Despite the combined carnage of weeks of incendiary bombing, which reduced Japanese cities to ash, and the nuclear bombings of Hiroshima and Nagasaki, Japan’s leaders at the time appeared undeterred. Korechika Anami, the Japanese minister of war at the time, noted that the atomic bombings were “no more menacing than the firebombing[s]” that came before them. Toroshiro Kawabe, deputy chief of staff of the Imperial Japanese Army, remarked that while the nuclear weapons caused a “serious stimulus (shock or jolt),” Japan “must be tenacious and fight on.”
Kawabe’s dairy contains another entry on August 9, 1945–the day Nagasaki was bombed–that “The Soviets have finally risen!” With the entry of the Soviet Union into the Pacific war, Japanese military leaders immediately convened to declare martial law and raised the possibility of instituting all-out military rule over Japan, supplanting the civilian leadership. In essence, for these Japanese military planners, the fact that Stalin’s Soviet Union had joined the campaign was a more significant strategic event than the bombings themselves. Even after Hiroshima had been flattened, Japanese soldiers stood prepared on the shores on Honshu, Kyushu, and Hokkaido for the impending amphibious assault. For them, the fight hadn’t ended.
The most thorough treatment of this topic–of whether the bombs actually worked in influencing Japan’s thinking at the twilight of the World War II–comes from Ward Wilson, an analyst working on nuclear weapons. Indeed, in a post for The Diplomat last year, Wilson rounds up some other evidence that our focus on Hiroshima and Nagasaki misses the mark given the broader destruction across the country. Wilson’s quantitative take on the topic last year is worth revisiting:
The United States bombed 68 cities in the summer of 1945. If you graph the number of people immediately killed in those 68 attacks, Hiroshima is not the attack that killed most. It is second, behind Tokyo, an attack using conventional bombs. If you graph the number of square miles destroyed, Hiroshima is sixth. If you graph the percentage of the city destroyed, Hiroshima is 17th. The attack on Hiroshima was not that different from other attacks. The means were different. But the ends were much the same.
As the region approaches the 70th anniversary of the war’s end in Asia in less than two weeks, it is worth recalling the historic context surrounding Truman’s decision to use the bomb. You’ll note that I’ve left out largely the broader normative question of whether bombing Hiroshima and Nagasaki with nuclear weapons was the right call.
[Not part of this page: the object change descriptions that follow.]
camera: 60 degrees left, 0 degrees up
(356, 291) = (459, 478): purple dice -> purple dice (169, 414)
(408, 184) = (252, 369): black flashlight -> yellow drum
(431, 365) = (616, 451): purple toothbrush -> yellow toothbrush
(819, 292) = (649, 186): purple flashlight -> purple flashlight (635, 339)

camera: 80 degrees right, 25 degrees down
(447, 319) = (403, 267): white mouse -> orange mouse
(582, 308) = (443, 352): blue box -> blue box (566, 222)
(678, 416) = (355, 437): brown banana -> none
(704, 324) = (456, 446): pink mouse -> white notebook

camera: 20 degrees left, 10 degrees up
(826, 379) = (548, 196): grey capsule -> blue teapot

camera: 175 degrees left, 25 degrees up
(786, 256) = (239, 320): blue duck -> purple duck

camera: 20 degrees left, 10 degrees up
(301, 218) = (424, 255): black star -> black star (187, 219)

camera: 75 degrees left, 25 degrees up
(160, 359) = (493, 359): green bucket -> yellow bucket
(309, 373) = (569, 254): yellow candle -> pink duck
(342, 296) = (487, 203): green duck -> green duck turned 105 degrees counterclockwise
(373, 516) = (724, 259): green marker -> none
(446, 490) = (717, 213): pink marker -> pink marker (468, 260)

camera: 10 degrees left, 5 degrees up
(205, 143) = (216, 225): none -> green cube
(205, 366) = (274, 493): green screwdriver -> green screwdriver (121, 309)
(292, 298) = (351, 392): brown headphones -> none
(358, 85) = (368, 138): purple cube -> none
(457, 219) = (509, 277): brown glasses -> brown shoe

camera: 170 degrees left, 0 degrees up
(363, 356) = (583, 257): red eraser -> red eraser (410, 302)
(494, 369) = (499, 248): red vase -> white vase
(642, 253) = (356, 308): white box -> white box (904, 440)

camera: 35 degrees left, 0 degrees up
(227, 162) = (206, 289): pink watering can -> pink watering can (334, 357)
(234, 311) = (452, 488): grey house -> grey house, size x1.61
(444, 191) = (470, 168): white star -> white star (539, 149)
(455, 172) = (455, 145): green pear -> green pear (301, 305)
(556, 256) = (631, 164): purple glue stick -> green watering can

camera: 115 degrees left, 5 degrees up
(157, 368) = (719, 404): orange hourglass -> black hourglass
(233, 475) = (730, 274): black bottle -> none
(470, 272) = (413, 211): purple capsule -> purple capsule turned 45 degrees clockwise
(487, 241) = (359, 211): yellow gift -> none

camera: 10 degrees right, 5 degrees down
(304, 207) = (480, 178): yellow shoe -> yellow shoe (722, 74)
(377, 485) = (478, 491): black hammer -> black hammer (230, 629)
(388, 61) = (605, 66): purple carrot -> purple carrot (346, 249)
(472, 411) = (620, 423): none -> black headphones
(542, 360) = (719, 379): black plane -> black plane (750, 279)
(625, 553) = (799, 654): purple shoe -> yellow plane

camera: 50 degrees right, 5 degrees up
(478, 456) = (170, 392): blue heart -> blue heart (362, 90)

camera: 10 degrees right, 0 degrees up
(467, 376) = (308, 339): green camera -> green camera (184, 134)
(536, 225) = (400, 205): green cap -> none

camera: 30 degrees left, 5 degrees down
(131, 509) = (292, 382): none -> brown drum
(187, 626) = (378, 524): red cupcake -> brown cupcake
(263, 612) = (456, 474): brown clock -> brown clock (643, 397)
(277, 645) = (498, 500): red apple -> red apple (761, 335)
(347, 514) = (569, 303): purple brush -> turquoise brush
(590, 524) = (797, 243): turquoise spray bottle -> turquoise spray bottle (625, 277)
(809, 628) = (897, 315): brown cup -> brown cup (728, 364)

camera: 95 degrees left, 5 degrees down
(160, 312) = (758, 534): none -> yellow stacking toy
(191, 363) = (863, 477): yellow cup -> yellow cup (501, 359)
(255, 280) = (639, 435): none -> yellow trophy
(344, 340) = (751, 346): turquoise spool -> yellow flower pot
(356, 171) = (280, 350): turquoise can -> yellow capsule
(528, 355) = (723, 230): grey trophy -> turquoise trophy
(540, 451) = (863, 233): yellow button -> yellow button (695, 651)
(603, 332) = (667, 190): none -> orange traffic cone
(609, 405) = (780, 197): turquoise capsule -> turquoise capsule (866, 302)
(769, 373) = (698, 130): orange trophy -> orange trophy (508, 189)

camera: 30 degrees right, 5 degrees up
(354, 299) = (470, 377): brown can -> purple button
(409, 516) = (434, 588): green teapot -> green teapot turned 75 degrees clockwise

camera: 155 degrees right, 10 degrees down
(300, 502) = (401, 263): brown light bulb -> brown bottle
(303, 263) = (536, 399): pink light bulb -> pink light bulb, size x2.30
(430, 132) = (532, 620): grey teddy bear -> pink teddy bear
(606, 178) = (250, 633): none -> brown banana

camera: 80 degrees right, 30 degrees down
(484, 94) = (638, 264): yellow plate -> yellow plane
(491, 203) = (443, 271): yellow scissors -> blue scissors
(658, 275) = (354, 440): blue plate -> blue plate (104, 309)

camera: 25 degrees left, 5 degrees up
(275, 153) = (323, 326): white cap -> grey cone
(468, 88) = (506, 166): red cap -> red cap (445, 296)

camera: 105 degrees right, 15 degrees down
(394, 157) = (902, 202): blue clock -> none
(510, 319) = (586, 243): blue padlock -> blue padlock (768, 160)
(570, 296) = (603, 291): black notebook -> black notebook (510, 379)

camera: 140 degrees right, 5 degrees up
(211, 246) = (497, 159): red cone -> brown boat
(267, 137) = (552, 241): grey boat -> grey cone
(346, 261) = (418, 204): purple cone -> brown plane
That continues to be a topic of immense and impassioned contemporary debate. Indeed, for Japan, the horrors of nuclear weapons, as understood from the experiences of the survivors of those two bombings, is woven into the country’s national fabric. Yes, 70 years after Hiroshima, the world is no closer to forgetting the destructive power of nuclear weapons and renewed tensions between the United States and Russia, each with arsenals of over 7,000 warheads, will ensure that we don’t for some time. However, it’s worth recalling that nuclear weapons use against Japanese civilians in the final days of the war may not have been the turning point it’s often thought to be.